Task to carry out. When you print the records, keep every line identical to the original.

Records for this exercise.
⁂
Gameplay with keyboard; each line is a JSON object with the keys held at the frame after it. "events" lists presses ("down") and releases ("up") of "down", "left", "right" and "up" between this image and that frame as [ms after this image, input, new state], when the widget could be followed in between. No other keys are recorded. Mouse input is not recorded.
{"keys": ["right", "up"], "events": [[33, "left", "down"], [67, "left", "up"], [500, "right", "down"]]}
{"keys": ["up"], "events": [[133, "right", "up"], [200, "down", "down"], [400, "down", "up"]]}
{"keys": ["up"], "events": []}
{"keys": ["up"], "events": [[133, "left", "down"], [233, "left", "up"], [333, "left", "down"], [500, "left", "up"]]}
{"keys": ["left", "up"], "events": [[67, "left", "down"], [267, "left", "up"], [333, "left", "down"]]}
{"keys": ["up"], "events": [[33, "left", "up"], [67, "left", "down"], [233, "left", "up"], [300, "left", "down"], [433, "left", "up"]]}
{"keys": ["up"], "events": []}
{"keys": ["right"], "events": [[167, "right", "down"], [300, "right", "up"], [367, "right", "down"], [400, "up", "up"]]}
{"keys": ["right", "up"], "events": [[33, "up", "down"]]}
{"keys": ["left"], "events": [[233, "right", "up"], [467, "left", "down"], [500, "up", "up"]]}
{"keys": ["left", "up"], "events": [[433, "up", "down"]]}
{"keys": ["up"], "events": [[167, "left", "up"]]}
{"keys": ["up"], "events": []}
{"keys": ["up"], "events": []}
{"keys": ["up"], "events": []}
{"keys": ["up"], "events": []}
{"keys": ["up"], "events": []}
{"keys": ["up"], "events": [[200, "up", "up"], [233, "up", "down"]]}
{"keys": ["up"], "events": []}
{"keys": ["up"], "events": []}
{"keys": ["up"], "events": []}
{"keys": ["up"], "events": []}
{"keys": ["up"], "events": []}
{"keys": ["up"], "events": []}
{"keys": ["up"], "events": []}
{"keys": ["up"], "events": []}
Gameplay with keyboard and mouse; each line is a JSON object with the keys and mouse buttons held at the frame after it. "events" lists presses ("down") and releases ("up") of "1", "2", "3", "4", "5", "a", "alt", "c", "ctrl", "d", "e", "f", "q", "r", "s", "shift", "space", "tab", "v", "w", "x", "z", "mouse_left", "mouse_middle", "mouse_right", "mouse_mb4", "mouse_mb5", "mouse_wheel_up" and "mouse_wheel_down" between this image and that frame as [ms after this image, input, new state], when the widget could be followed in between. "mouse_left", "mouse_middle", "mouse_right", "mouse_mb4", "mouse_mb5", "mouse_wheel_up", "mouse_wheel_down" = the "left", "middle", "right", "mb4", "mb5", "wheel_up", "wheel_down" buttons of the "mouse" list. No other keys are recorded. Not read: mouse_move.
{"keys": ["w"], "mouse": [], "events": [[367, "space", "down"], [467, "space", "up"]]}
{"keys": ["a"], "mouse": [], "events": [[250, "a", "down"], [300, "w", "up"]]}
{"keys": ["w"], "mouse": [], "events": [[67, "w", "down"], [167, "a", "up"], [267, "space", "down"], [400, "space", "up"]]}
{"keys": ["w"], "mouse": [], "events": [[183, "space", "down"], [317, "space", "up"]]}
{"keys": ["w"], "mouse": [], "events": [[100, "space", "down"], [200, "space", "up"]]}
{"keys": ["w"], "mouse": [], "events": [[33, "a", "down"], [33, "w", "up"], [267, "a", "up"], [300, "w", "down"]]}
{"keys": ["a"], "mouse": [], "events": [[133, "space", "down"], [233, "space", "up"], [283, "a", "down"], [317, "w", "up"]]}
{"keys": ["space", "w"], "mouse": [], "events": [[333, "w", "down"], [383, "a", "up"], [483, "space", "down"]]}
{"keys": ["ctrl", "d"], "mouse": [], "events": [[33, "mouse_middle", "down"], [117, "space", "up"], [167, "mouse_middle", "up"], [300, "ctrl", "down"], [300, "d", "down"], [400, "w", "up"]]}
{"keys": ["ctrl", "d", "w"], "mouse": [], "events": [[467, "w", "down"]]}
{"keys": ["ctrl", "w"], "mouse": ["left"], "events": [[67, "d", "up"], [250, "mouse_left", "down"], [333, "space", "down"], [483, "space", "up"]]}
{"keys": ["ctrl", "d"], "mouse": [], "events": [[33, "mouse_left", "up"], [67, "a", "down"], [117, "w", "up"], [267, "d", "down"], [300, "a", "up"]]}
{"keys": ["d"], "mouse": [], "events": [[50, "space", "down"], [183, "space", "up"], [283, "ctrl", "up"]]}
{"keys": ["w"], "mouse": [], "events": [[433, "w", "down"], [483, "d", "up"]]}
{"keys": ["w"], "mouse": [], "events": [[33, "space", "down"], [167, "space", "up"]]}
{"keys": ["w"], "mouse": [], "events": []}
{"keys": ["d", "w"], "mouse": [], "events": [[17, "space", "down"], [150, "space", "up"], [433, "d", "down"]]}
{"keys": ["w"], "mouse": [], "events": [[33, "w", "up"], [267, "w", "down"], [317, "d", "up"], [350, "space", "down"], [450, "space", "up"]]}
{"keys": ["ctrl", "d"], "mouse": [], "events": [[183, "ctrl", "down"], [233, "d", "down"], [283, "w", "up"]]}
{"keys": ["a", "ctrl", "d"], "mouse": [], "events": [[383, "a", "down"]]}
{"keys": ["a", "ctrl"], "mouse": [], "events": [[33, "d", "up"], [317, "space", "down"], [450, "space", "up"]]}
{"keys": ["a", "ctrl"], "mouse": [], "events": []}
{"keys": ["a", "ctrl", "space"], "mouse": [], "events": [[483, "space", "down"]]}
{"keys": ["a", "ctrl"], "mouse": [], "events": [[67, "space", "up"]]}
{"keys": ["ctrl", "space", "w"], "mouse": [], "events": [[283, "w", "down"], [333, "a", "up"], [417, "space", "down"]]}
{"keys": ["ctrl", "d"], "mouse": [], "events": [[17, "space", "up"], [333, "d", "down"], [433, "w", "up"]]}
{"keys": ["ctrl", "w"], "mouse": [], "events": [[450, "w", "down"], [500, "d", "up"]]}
⁂
Finished exercise.
Gameplay with keyboard; each line is a JSON object with the keys held at the frame after it. "events" lists presses ("down") and releases ("up") of "down", "left", "right" and "up" between this image and that frame as [ms after this image, input, new state], when the widget could be followed in between. No other keys are recorded. Mouse input is not recorded.
{"keys": ["right", "up"], "events": [[33, "left", "down"], [67, "left", "up"], [500, "right", "down"]]}
{"keys": ["up"], "events": [[133, "right", "up"], [200, "down", "down"], [400, "down", "up"]]}
{"keys": ["up"], "events": []}
{"keys": ["up"], "events": [[133, "left", "down"], [233, "left", "up"], [333, "left", "down"], [500, "left", "up"]]}
{"keys": ["left", "up"], "events": [[67, "left", "down"], [267, "left", "up"], [333, "left", "down"]]}
{"keys": ["up"], "events": [[33, "left", "up"], [67, "left", "down"], [233, "left", "up"], [300, "left", "down"], [433, "left", "up"]]}
{"keys": ["up"], "events": []}
{"keys": ["right"], "events": [[167, "right", "down"], [300, "right", "up"], [367, "right", "down"], [400, "up", "up"]]}
{"keys": ["right", "up"], "events": [[33, "up", "down"]]}
{"keys": ["left"], "events": [[233, "right", "up"], [467, "left", "down"], [500, "up", "up"]]}
{"keys": ["left", "up"], "events": [[433, "up", "down"]]}
{"keys": ["up"], "events": [[167, "left", "up"]]}
{"keys": ["up"], "events": []}
{"keys": ["up"], "events": []}
{"keys": ["up"], "events": []}
{"keys": ["up"], "events": []}
{"keys": ["up"], "events": []}
{"keys": ["up"], "events": [[200, "up", "up"], [233, "up", "down"]]}
{"keys": ["up"], "events": []}
{"keys": ["up"], "events": []}
{"keys": ["up"], "events": []}
{"keys": ["up"], "events": []}
{"keys": ["up"], "events": []}
{"keys": ["up"], "events": []}
{"keys": ["up"], "events": []}
{"keys": ["up"], "events": []}
Gameplay with keyboard and mouse; each line is a JSON object with the keys and mouse buttons held at the frame after it. "events" lists presses ("down") and releases ("up") of "1", "2", "3", "4", "5", "a", "alt", "c", "ctrl", "d", "e", "f", "q", "r", "s", "shift", "space", "tab", "v", "w", "x", "z", "mouse_left", "mouse_middle", "mouse_right", "mouse_mb4", "mouse_mb5", "mouse_wheel_up" and "mouse_wheel_down" between this image and that frame as [ms after this image, input, new state], when the widget could be followed in between. "mouse_left", "mouse_middle", "mouse_right", "mouse_mb4", "mouse_mb5", "mouse_wheel_up", "mouse_wheel_down" = the "left", "middle", "right", "mb4", "mb5", "wheel_up", "wheel_down" buttons of the "mouse" list. No other keys are recorded. Not read: mouse_move.
{"keys": ["w"], "mouse": [], "events": [[367, "space", "down"], [467, "space", "up"]]}
{"keys": ["a"], "mouse": [], "events": [[250, "a", "down"], [300, "w", "up"]]}
{"keys": ["w"], "mouse": [], "events": [[67, "w", "down"], [167, "a", "up"], [267, "space", "down"], [400, "space", "up"]]}
{"keys": ["w"], "mouse": [], "events": [[183, "space", "down"], [317, "space", "up"]]}
{"keys": ["w"], "mouse": [], "events": [[100, "space", "down"], [200, "space", "up"]]}
{"keys": ["w"], "mouse": [], "events": [[33, "a", "down"], [33, "w", "up"], [267, "a", "up"], [300, "w", "down"]]}
{"keys": ["a"], "mouse": [], "events": [[133, "space", "down"], [233, "space", "up"], [283, "a", "down"], [317, "w", "up"]]}
{"keys": ["space", "w"], "mouse": [], "events": [[333, "w", "down"], [383, "a", "up"], [483, "space", "down"]]}
{"keys": ["ctrl", "d"], "mouse": [], "events": [[33, "mouse_middle", "down"], [117, "space", "up"], [167, "mouse_middle", "up"], [300, "ctrl", "down"], [300, "d", "down"], [400, "w", "up"]]}
{"keys": ["ctrl", "d", "w"], "mouse": [], "events": [[467, "w", "down"]]}
{"keys": ["ctrl", "w"], "mouse": ["left"], "events": [[67, "d", "up"], [250, "mouse_left", "down"], [333, "space", "down"], [483, "space", "up"]]}
{"keys": ["ctrl", "d"], "mouse": [], "events": [[33, "mouse_left", "up"], [67, "a", "down"], [117, "w", "up"], [267, "d", "down"], [300, "a", "up"]]}
{"keys": ["d"], "mouse": [], "events": [[50, "space", "down"], [183, "space", "up"], [283, "ctrl", "up"]]}
{"keys": ["w"], "mouse": [], "events": [[433, "w", "down"], [483, "d", "up"]]}
{"keys": ["w"], "mouse": [], "events": [[33, "space", "down"], [167, "space", "up"]]}
{"keys": ["w"], "mouse": [], "events": []}
{"keys": ["d", "w"], "mouse": [], "events": [[17, "space", "down"], [150, "space", "up"], [433, "d", "down"]]}
{"keys": ["w"], "mouse": [], "events": [[33, "w", "up"], [267, "w", "down"], [317, "d", "up"], [350, "space", "down"], [450, "space", "up"]]}
{"keys": ["ctrl", "d"], "mouse": [], "events": [[183, "ctrl", "down"], [233, "d", "down"], [283, "w", "up"]]}
{"keys": ["a", "ctrl", "d"], "mouse": [], "events": [[383, "a", "down"]]}
{"keys": ["a", "ctrl"], "mouse": [], "events": [[33, "d", "up"], [317, "space", "down"], [450, "space", "up"]]}
{"keys": ["a", "ctrl"], "mouse": [], "events": []}
{"keys": ["a", "ctrl", "space"], "mouse": [], "events": [[483, "space", "down"]]}
{"keys": ["a", "ctrl"], "mouse": [], "events": [[67, "space", "up"]]}
{"keys": ["ctrl", "space", "w"], "mouse": [], "events": [[283, "w", "down"], [333, "a", "up"], [417, "space", "down"]]}
{"keys": ["ctrl", "d"], "mouse": [], "events": [[17, "space", "up"], [333, "d", "down"], [433, "w", "up"]]}
{"keys": ["ctrl", "w"], "mouse": [], "events": [[450, "w", "down"], [500, "d", "up"]]}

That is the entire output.